I’ve already posted these other sessions, which round out my solo talk slots (not counting panels where Scott and Andrei and I will also all participate):

  • “C++ and the GPU… and Beyond.” I’ll cover the state of the art for using C++ (not just C) for general-purpose computation on graphics processing units (GPGPU). The first half of the talk discusses the most important issues and techniques to consider when using GPUs for high-performance computation, especially where we have to change our traditional advice for doing the same computation on the CPU. The second half focuses on upcoming C++ language and library extensions that bring key abstractions for GPGPU — and in time considerably more — directly into C++.
  •  “Exceptional C++0x (aka C++11)” that shows how the new features in C++0x change the way we solve problems, our C++ coding style, and even the way we think about our code. I’ll demonstrate that with code that works today on existing compilers, using selected familiar examples from my Exceptional C++ books.

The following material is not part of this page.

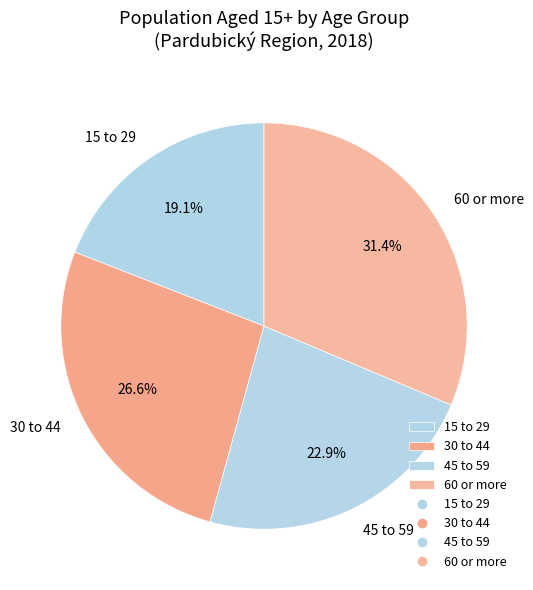

To the nearest percent, what is the difference between the 45 to 59 and 60 or more slice percentages?

8%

This is not rehashed material, as I’ll assume you’re already familiar with the pre-C++0x solutions (I’ll provide links to read as refreshers before the course), and then we’ll analyze and solve them entirely the 21st-century C++ way and see why C++0x feels like a whole new fresh language that leads to different approaches, new and changed guidelines, and even better solutions. As Bjarne put it: “Surprisingly, C++0x feels like a new language: The pieces just fit together better than they used to and I find a higher-level style of programming more natural than before and as efficient as ever.” This talk will show why — deeply, madly, and truly.